The whole argument behind getting rid of cetacean captivity is an emotional one. I get it. Look, I have those same convictions when I look at animals in captivity as well. As a guy who goes hunting and fishing and sees all kinds of things in the wild, I get those same heartstring tugs that everybody else gets. I am not some cold and cruel individual. I get the arguments. However, as a conservationist, I also know that we need to make use of every tool available to us in order to help reintroduce wildlife lost through bad practices or mismanagement. Not everybody in the world does things as well as Canada, and we do not do some things all that well either.
However, we have an opportunity to ask ourselves if this bill is actually going to do more harm than good in the long run. It is the same emotional tug that wants us to end the captivity of whales and dolphins that never would have created these facilities in the first place.

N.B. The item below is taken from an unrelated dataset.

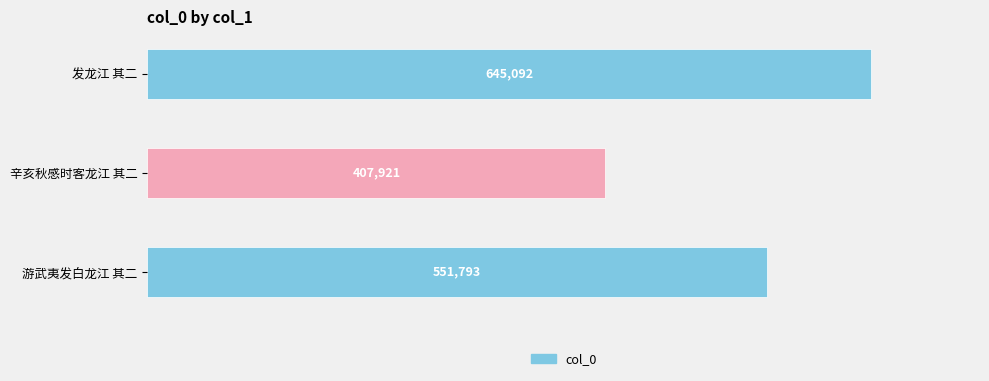

What is the difference between the maximum and minimum values?

237171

The City of Vancouver made the choice to end cetacean captivity for the purposes of entertainment without needing this big piece of legislation to do it, yet that facility is still used for rescue and rehabilitation of cetaceans.
It could just as easily use that facility to save a population of belugas, such as the population of belugas in the St. Lawrence Seaway. We know from the experience at Marineland that belugas are actually breeding quite well there. This legislation would be for the express purpose of making that breeding impossible or illegal, actually to the point that someone could go to jail for it. What is that going to do? It is going to split up that family pod at Marineland. It is going to separate the males from the females, and it is going to create the exact same issue that others are arguing captivity is causing in the first place. It is going to create divisiveness and stress in those families.

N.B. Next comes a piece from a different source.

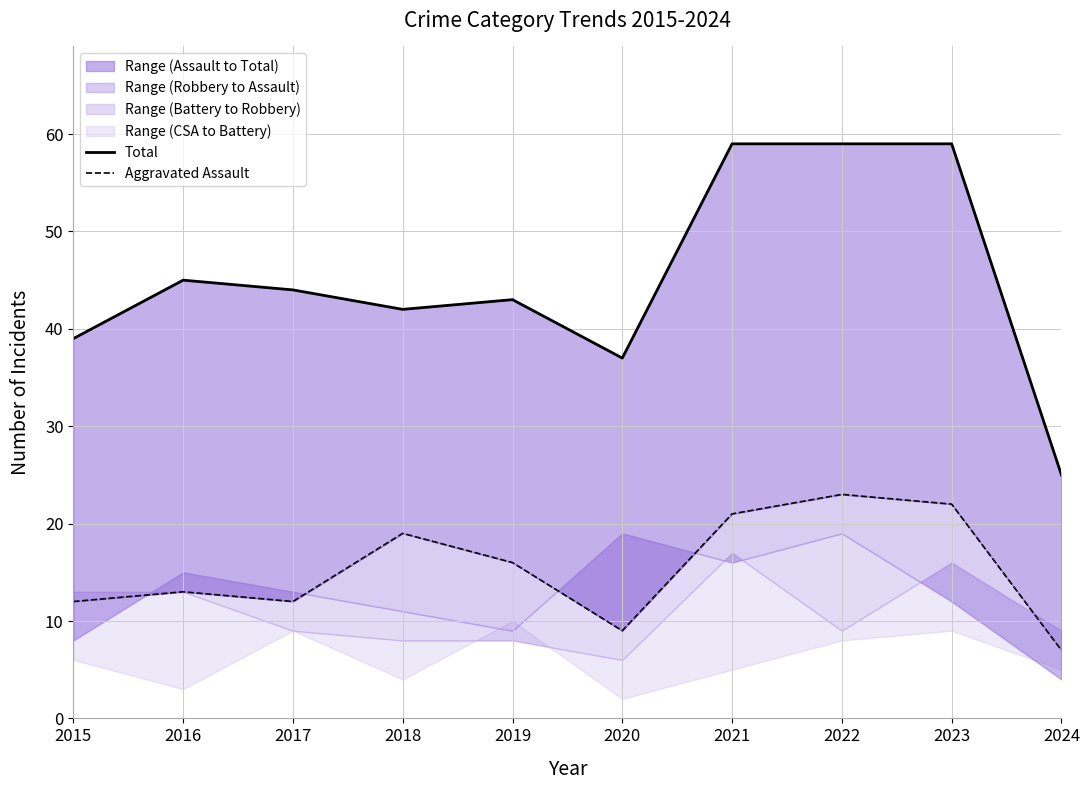

What is the sum of the Aggravated Assault values at 2015 and 2024?

19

We know that belugas in captivity are quite successful at breeding. They have a very high success rate. They have a very high birth rate and a very high survival rate. We have populations of belugas right now in the world that are in trouble. If we do not get the environmental conditions right in nature, in the wild, before those populations are actually gone for good, we would have an opportunity to save those genetics. We could actually use the revenue from letting people come and watch them to help the science and research and help that captive breeding program do more good than harm in this particular case.

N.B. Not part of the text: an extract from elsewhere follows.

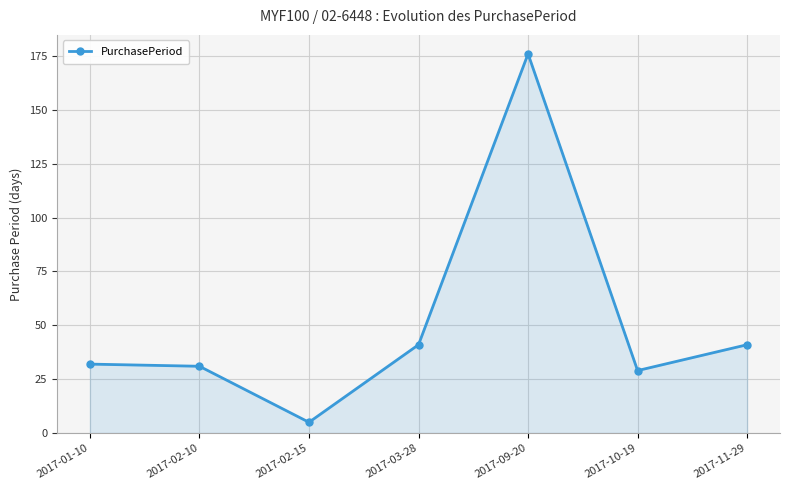

How many lines are shown in the chart?

1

That is what I am asking my friends in the House to consider. Yes, it is going to be very popular to vote in favour of this bill. We have Free Willy and Blackfish and others movies that create the desire to do what we think is right.
Dr. Laura Graham talked about Dr. Jane Goodall. She had the same feeling about keeping chimpanzees in captivity, and then she changed her mind. As the habitat was encroaching on the natural range of these chimpanzees, as she saw how zoos and other captive facilities were treating these animals and as research and knowledge expanded, she changed her mind. I am simply asking my colleagues to at least consider that before passing this flawed legislation.